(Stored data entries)
- - -
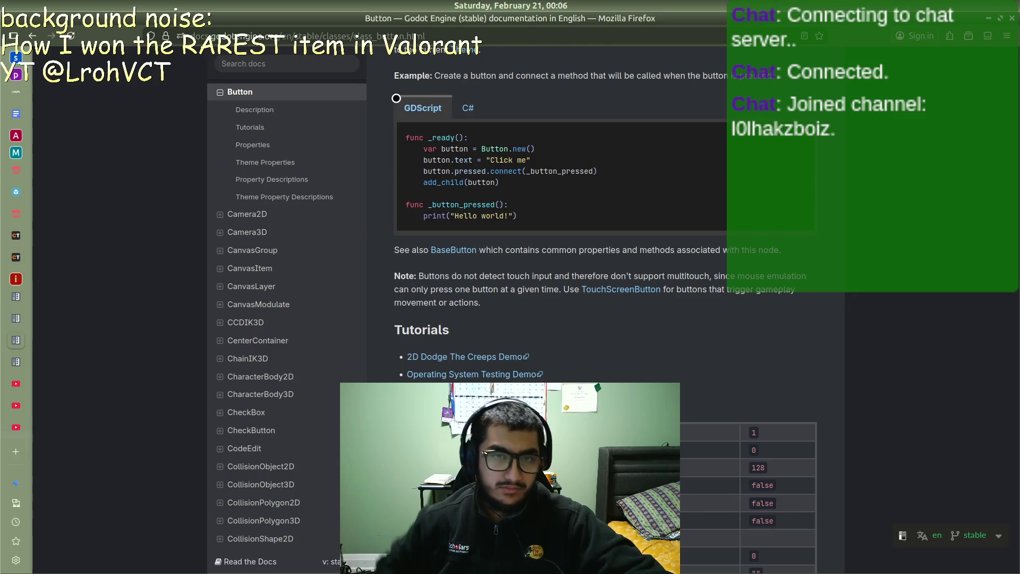
key(alt+Tab)
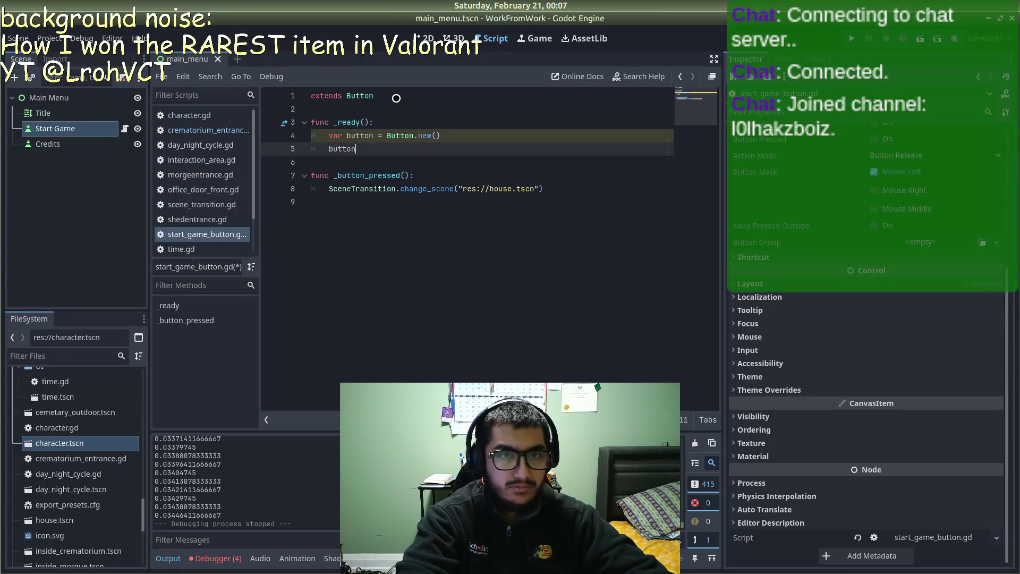
text(.pre)
key(Return)
key(alt+Tab)
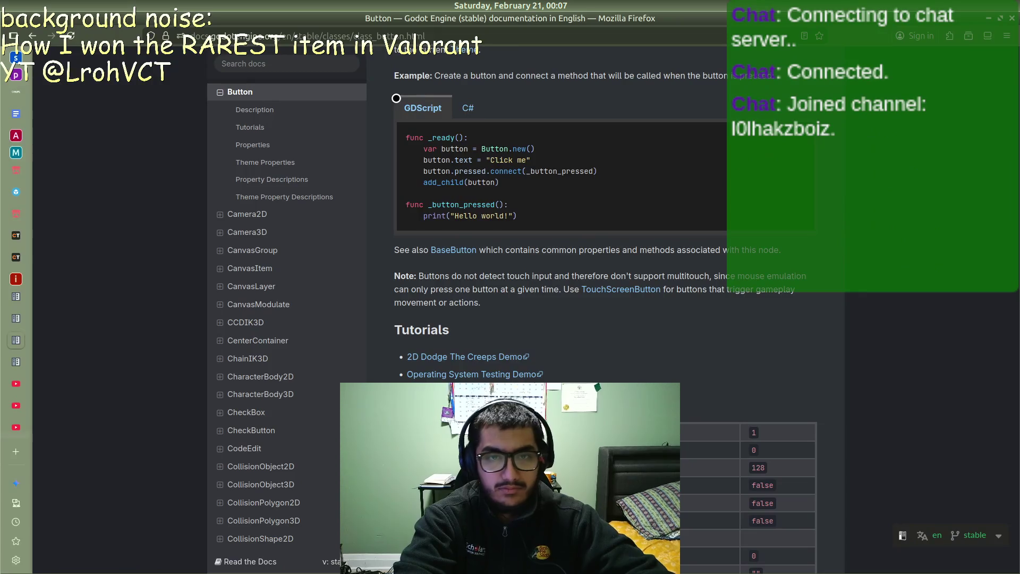
key(alt+Tab)
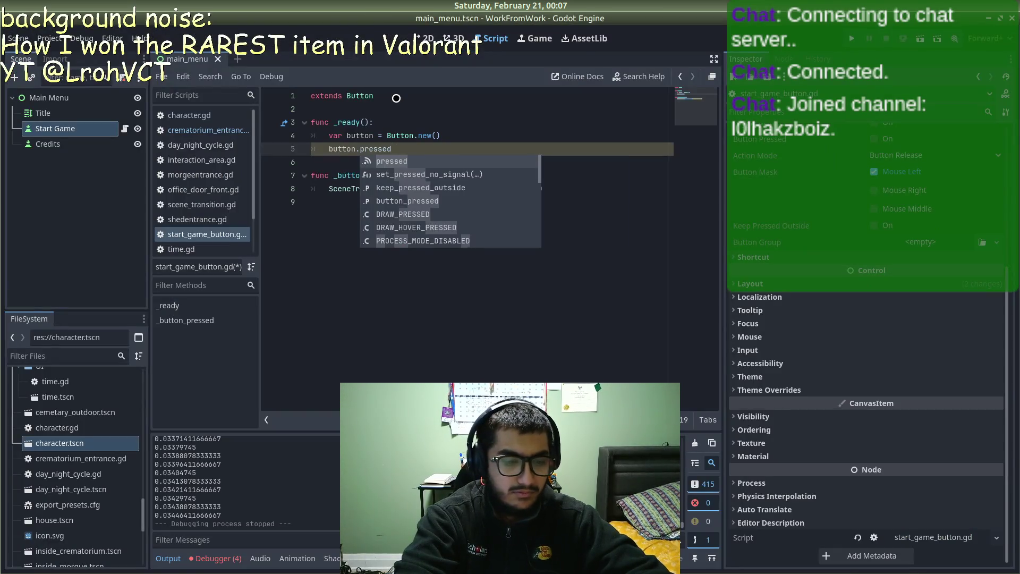
text(.conne)
key(Return)
key(alt+Tab)
key(alt+Tab)
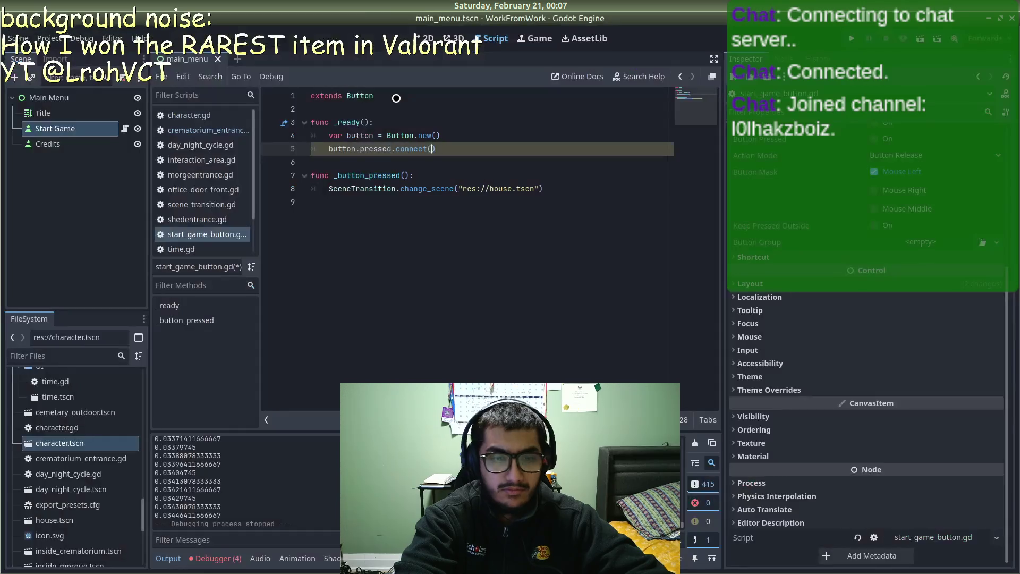
text(_pres)
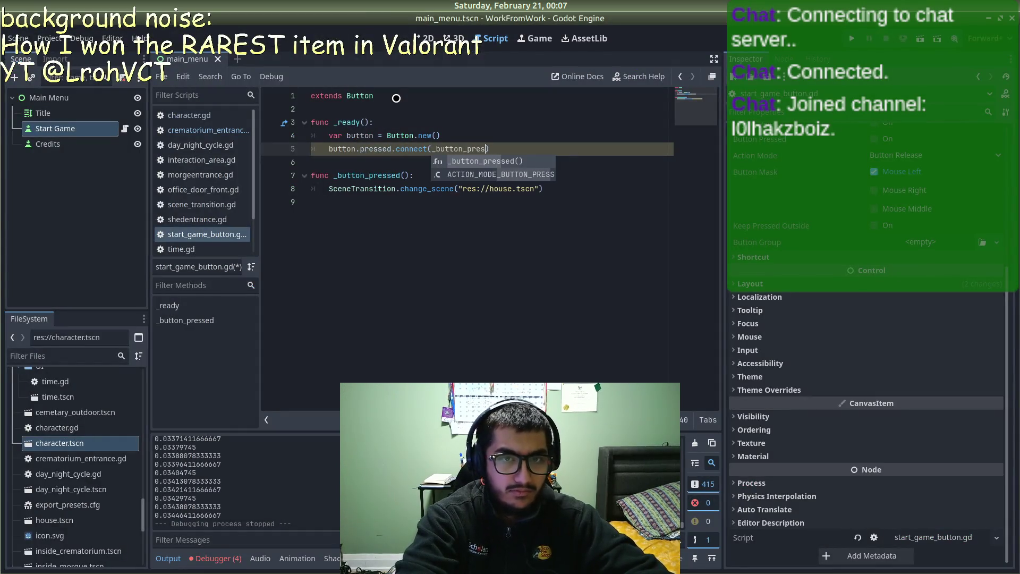
key(Return)
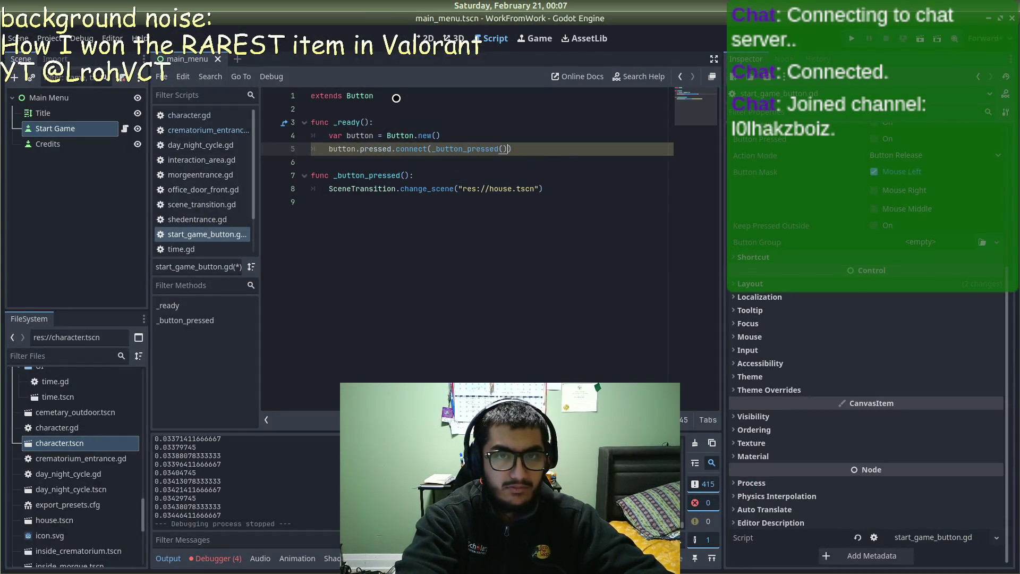
Step: Compare the code against the docs example and run the project
key(alt+Tab)
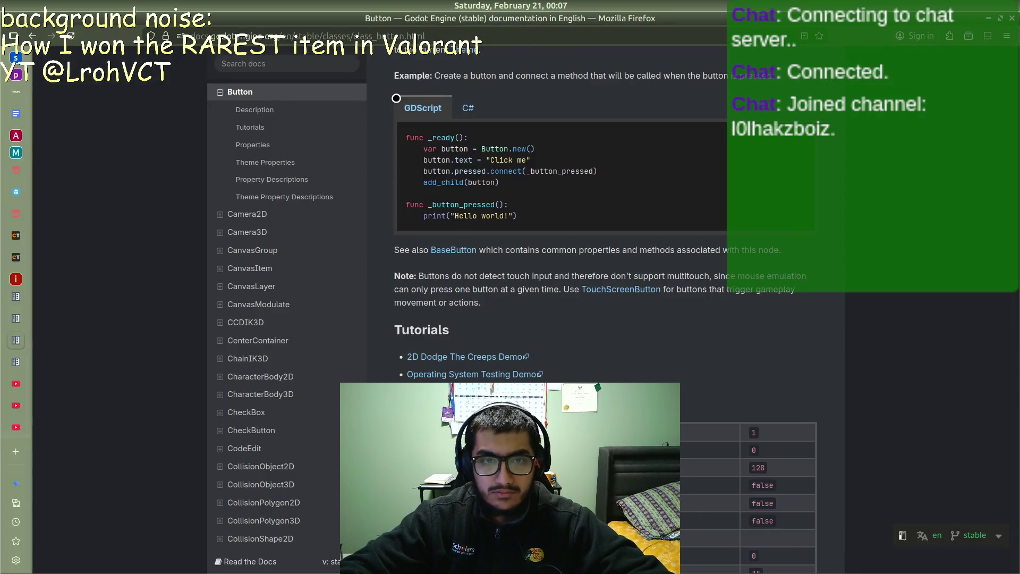
key(alt+Tab)
click(850, 32)
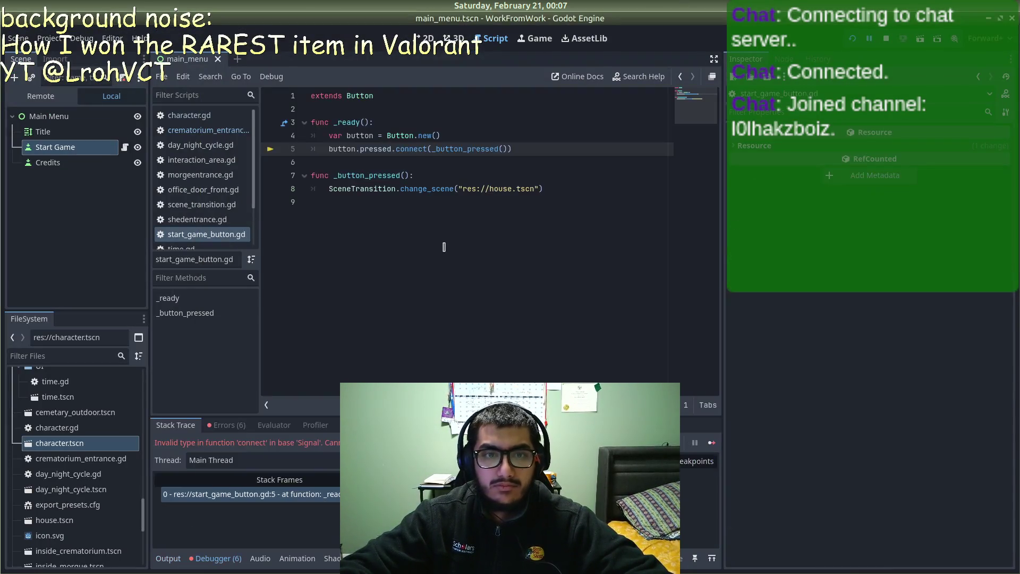
Step: Select and delete all the code in start_game_button.gd
click(444, 247)
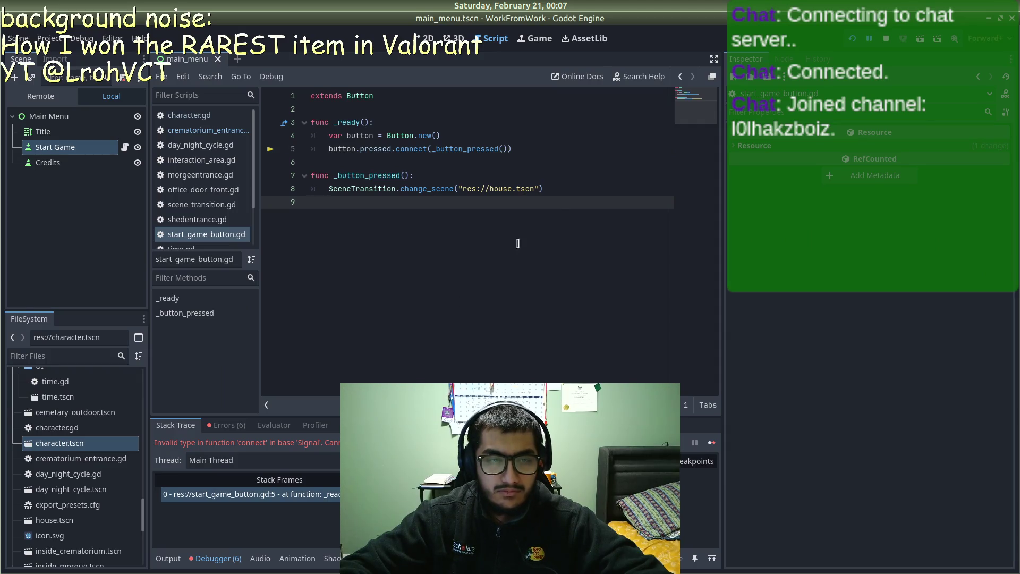
key(ctrl+a)
key(BackSpace)
Step: Close the running game window and switch to the Button docs in Firefox
key(alt+Tab)
key(alt+Tab)
key(alt+Tab)
key(alt+Tab)
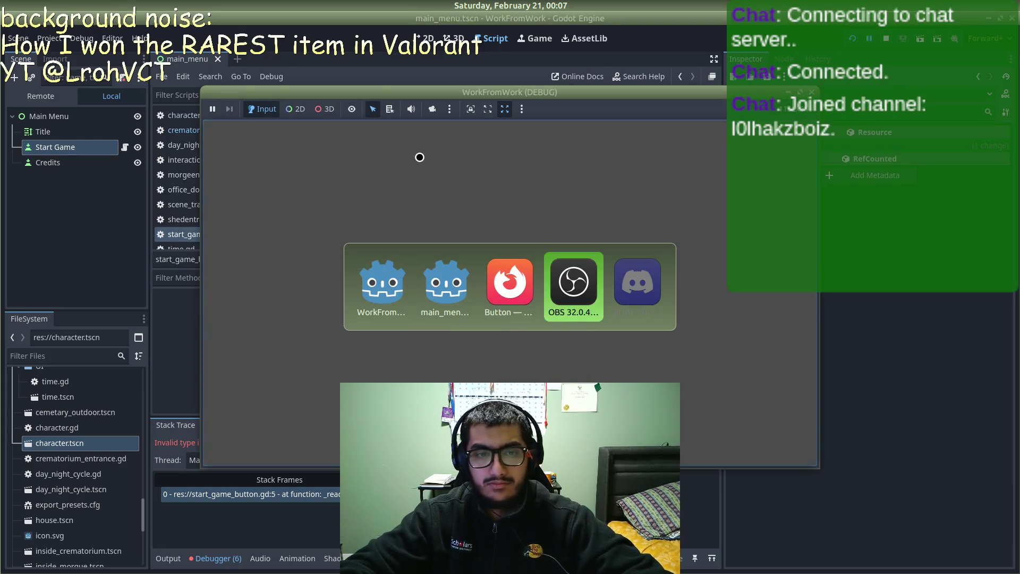
key(alt+Tab)
key(alt+Tab)
key(alt+Tab)
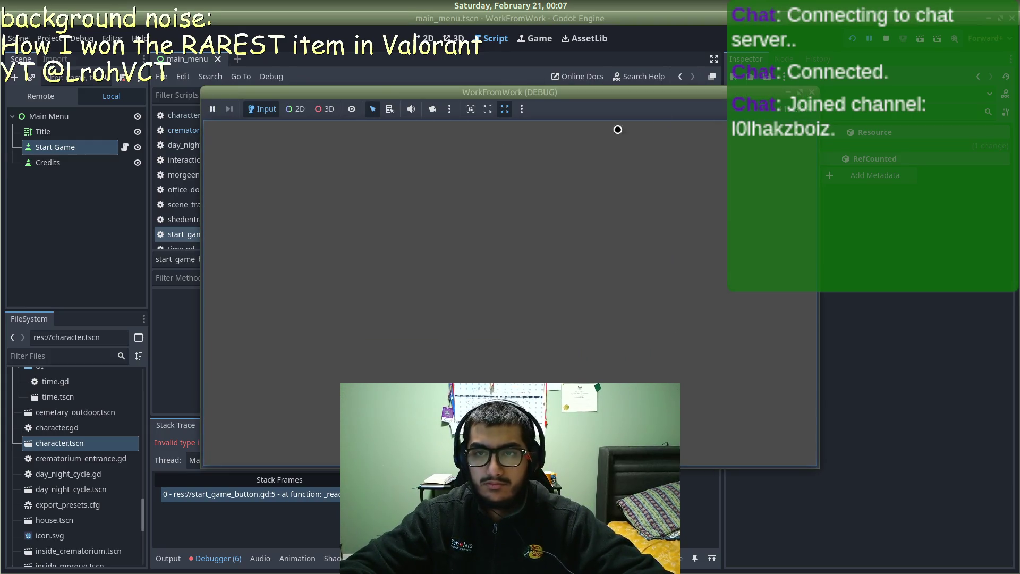
click(813, 92)
key(alt+Tab)
key(alt+Tab)
key(alt+Tab)
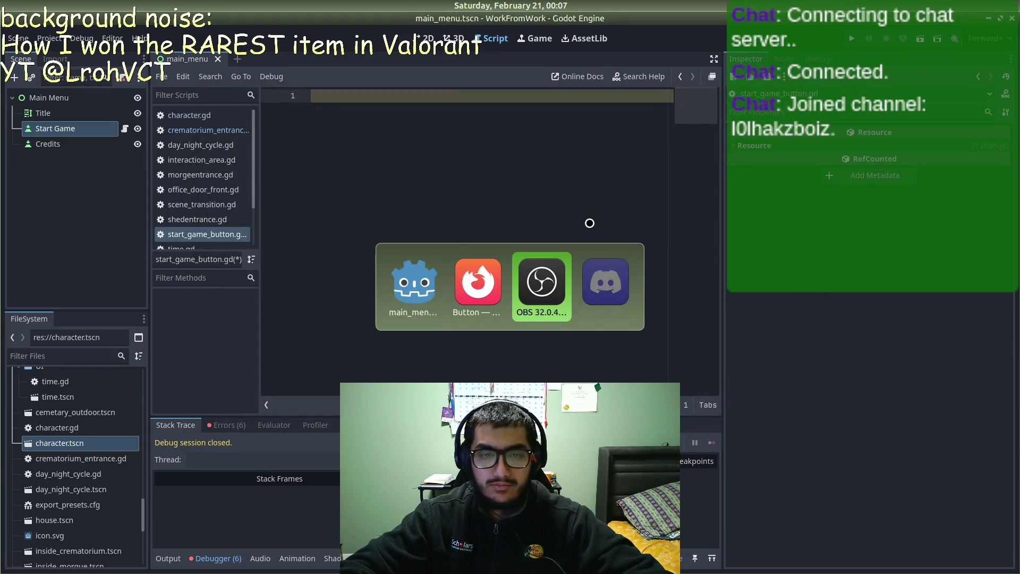
key(alt+Tab)
key(alt+Tab)
key(alt+Tab)
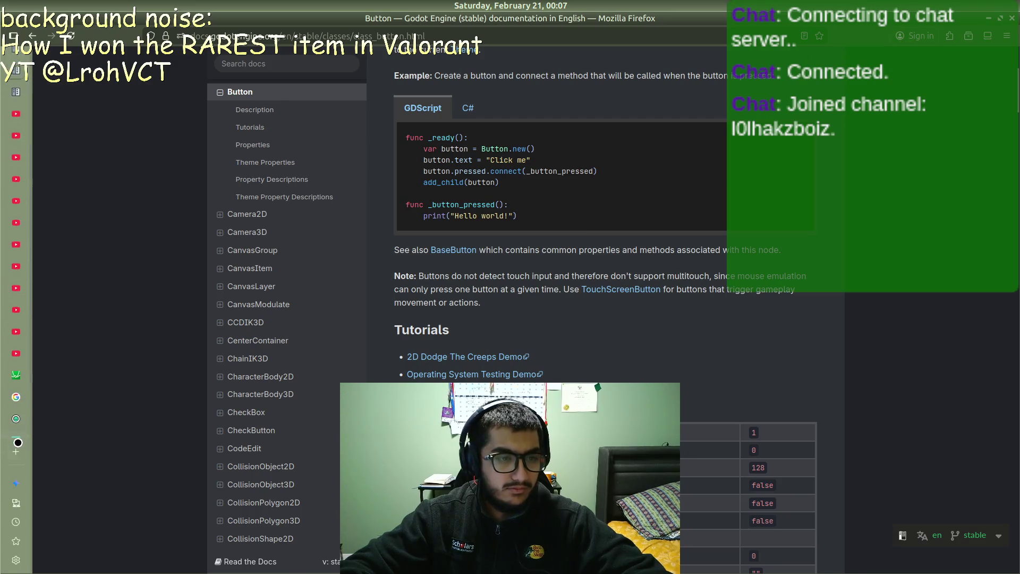
Step: Search 'buttons in godot' in a new tab and open the 'How to Use Buttons in Godot' video
click(16, 451)
text(buttons in godot)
- - -
# What the task requires
Out of the data above, return each line where the word "code" can be found.

# Solution
Step: Compare the code against the docs example and run the project
Step: Select and delete all the code in start_game_button.gd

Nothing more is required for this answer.